You can easily retrieve the text contents of source code files from this view. First set your query window to return results as text. Then execute the following code to return all the C# source code for the specified assembly:
- USE MyDatabase;
- SET NOCOUNT ON
- SELECT CAST(content as varchar(max))
- FROM sys.assembly_files f
- JOIN sys.assemblies a
- ON a.assembly_id = f.assembly_id
- WHERE a.name = ‘MyAssembly’
- and f.name LIKE ‘%.cs’;
sys.assembly_modules
An assembly can include multiple classes (for example procedure, function, etc). Classes within the assembly can have multiple code modules (methods) that implement different functionality. This view maps the IDs of the individual modules to the object ids of the TSQL prototypes that reference them. To view this data with the IDs resolved to names, use this query:
- SELECT OBJECT_NAME(m.object_id) as db_object
- ,a.name as assembly
- ,m.assembly_class
- ,m.assembly_method
- FROM sys.assembly_modules m
- JOIN sys.assemblies a ON a.assembly_id = m.assembly_id;
You might notice in this view that a module can be mapped to more than one prototype. For example, a single code module might be implemented as a stored procedure and as a function.
sys.assembly_references
An assembly can reference another assembly. This view contains a row for each pair of assemblies where one is directly referencing another. Use this view to find any dependencies before dropping an assembly.
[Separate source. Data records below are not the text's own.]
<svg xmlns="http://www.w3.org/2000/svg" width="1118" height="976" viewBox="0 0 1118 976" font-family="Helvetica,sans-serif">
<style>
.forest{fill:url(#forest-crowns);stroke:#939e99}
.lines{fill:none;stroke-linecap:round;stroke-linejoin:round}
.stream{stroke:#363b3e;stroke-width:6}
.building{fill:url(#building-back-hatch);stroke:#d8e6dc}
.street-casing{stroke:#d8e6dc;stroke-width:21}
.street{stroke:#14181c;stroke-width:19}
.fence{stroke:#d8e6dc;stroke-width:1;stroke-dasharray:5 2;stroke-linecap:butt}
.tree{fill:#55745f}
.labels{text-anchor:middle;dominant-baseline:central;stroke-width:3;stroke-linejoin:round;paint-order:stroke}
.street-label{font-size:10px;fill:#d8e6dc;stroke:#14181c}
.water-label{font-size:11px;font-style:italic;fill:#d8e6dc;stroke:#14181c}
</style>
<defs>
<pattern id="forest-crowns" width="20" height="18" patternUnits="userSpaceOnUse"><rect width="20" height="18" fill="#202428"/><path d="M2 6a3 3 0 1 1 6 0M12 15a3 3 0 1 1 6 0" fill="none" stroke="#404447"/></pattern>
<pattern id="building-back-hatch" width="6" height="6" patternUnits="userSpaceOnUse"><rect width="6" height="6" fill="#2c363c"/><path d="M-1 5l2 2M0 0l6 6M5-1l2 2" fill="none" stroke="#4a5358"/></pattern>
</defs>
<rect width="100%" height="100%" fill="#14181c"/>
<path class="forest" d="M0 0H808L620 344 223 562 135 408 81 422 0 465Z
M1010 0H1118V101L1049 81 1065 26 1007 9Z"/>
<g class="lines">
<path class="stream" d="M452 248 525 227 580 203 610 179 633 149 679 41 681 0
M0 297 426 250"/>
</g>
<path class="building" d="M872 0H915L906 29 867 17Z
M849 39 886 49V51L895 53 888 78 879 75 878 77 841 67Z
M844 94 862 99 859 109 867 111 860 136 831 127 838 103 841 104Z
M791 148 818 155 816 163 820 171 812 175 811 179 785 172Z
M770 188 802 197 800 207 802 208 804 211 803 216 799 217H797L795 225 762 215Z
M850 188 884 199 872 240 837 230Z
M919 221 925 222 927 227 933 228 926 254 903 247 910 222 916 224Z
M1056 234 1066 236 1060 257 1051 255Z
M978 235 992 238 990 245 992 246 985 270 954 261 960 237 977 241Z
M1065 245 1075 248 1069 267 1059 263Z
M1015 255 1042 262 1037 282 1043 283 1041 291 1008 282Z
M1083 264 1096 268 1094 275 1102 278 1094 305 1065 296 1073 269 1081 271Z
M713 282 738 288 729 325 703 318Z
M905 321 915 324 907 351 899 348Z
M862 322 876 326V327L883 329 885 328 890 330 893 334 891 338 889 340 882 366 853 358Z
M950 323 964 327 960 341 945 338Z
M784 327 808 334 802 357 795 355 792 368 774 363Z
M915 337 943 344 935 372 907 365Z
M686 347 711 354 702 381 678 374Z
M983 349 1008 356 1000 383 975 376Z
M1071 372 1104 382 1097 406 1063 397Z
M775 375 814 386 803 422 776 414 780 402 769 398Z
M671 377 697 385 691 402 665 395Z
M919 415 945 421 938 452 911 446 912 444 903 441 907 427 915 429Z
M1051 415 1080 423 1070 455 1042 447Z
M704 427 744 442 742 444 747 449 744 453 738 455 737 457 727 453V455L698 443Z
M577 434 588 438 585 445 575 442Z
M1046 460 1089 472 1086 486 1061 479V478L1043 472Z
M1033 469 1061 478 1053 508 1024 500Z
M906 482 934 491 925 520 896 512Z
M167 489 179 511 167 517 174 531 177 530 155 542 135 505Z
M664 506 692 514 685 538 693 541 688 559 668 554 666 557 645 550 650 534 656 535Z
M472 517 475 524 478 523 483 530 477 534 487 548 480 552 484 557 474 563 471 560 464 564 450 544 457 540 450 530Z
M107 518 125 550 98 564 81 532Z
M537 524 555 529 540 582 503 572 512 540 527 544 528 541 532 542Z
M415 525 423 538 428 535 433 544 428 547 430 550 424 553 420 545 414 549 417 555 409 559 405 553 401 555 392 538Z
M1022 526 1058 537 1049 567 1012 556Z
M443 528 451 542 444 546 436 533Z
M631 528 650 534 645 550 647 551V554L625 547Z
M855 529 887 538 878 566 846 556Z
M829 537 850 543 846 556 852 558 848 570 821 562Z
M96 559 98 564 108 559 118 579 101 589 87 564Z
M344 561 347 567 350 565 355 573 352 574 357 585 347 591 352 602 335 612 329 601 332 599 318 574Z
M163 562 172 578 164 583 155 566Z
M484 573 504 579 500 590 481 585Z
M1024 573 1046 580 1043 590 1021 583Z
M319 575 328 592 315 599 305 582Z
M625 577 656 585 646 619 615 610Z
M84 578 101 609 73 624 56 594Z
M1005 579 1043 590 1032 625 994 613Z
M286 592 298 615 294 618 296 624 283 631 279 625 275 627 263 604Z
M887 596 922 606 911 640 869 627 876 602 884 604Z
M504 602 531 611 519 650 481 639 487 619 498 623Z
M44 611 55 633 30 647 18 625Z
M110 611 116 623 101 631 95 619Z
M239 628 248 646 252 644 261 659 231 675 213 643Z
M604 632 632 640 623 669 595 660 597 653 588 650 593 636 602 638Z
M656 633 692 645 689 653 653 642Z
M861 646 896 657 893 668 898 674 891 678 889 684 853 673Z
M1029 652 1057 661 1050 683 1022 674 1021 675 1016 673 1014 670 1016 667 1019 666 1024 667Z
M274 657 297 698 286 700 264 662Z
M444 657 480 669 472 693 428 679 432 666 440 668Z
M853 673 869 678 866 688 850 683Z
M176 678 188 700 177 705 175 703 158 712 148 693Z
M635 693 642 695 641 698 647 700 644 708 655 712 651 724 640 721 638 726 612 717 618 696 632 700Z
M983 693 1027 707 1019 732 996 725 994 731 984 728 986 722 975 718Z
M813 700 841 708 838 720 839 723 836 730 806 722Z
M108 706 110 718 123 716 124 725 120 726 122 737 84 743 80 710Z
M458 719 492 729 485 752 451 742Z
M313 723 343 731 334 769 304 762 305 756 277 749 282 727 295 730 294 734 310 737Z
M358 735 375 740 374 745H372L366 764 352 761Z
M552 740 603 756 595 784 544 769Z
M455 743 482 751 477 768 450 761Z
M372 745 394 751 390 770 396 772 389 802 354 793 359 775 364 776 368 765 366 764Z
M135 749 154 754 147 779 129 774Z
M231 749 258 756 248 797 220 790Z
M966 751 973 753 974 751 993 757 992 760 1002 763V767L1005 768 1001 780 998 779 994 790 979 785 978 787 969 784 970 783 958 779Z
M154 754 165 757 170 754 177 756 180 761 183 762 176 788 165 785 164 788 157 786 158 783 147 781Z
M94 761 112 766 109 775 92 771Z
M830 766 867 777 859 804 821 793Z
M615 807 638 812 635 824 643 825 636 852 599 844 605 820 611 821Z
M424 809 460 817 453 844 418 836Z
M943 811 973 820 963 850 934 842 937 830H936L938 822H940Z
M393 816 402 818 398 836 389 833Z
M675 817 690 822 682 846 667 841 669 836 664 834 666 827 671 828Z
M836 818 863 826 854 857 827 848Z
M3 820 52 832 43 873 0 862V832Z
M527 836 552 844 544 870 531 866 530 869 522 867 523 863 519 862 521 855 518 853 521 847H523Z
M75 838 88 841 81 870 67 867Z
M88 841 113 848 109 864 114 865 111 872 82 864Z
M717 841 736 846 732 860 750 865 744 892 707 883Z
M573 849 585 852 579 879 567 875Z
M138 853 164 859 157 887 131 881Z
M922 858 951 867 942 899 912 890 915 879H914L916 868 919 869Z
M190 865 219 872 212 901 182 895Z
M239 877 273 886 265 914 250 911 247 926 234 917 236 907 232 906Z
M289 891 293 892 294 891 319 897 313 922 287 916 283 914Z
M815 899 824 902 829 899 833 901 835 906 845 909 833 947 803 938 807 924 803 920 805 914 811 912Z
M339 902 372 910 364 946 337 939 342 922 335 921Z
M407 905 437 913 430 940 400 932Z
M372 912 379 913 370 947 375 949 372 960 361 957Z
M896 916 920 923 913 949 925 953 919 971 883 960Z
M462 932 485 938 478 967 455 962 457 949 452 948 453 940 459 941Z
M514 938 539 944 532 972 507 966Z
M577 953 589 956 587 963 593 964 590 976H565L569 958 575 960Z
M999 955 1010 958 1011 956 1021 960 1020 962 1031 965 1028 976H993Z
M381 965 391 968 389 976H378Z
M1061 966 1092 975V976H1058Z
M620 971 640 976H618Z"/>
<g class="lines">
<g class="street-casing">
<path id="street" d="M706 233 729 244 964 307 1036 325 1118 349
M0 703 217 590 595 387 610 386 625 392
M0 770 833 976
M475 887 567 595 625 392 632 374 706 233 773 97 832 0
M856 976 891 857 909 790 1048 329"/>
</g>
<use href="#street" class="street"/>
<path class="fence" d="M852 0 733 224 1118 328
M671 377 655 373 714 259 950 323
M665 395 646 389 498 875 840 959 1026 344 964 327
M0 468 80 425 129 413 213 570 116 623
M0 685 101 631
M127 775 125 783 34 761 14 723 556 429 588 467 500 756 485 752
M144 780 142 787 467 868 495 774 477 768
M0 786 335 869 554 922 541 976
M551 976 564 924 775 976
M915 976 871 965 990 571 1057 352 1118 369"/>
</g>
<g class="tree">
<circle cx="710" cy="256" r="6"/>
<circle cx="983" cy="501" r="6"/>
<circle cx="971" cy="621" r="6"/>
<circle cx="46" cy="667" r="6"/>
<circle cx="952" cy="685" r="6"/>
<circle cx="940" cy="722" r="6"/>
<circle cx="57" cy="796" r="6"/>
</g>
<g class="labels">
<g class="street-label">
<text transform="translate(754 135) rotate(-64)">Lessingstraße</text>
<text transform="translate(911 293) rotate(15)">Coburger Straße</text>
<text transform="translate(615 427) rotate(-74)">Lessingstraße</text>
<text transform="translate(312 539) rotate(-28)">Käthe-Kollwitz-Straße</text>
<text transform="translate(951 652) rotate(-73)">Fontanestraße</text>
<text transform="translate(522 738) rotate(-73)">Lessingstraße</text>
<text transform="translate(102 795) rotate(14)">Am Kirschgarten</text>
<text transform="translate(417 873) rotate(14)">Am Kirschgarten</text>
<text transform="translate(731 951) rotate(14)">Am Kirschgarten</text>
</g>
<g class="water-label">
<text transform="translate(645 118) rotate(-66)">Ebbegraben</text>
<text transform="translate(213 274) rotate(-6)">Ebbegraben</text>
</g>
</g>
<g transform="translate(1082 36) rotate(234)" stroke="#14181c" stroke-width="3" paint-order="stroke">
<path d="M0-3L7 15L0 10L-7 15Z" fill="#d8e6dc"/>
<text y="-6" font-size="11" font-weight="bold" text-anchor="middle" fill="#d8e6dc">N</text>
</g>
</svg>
sys.module_assembly_usages
This view maps assembly names to the object ids of the SQL prototypes that reference them. Use this query to resolve the object ids to object names:
- USE MyDB:
- SELECT OBJECT_NAME(object_id) as db_object,a.name as assembly
- FROM sys.module_assembly_usages u
- JOIN sys.assemblies a ON a.assembly_id = u.assembly_id
Removing CLR Assemblies
Visual Studio handles the details of creating and deploying CLR code to the SQL Server database, but there is no equivalent tool to uninstall a CLR assembly. You must drop objects manually in the opposite order than they were created.
First, all TSQL prototypes that were created must be dropped. Use sys.module_assembly_usages to find all the TSQL prototypes associated with an assembly. Before dropping a TSQL prototype, you should make sure that no other TSQL objects are dependent on it. The simplest way to do that is to right-click the prototype in the Management Studio object browser then select View Dependencies. You can also use sp_depends if you prefer writing code.
- EXEC sp_depends @objname = N’sp_MyProc’;
After all prototypes are dropped, drop the assembly itself with the Drop Assembly command. This will clean up all references to it in the assembly views.
Conclusion
The SQL-only era of database programming is changing. CLR is just one example. Although crusty old SQL guys like me might grumble a bit, change is what makes life as a DBA interesting.
CLR offers real advantages in areas where SQL itself has limitations. The ability to mix the two programming models is a powerful tool and DBAs as well as developers need to acquire the necessary skills if they do not already have them.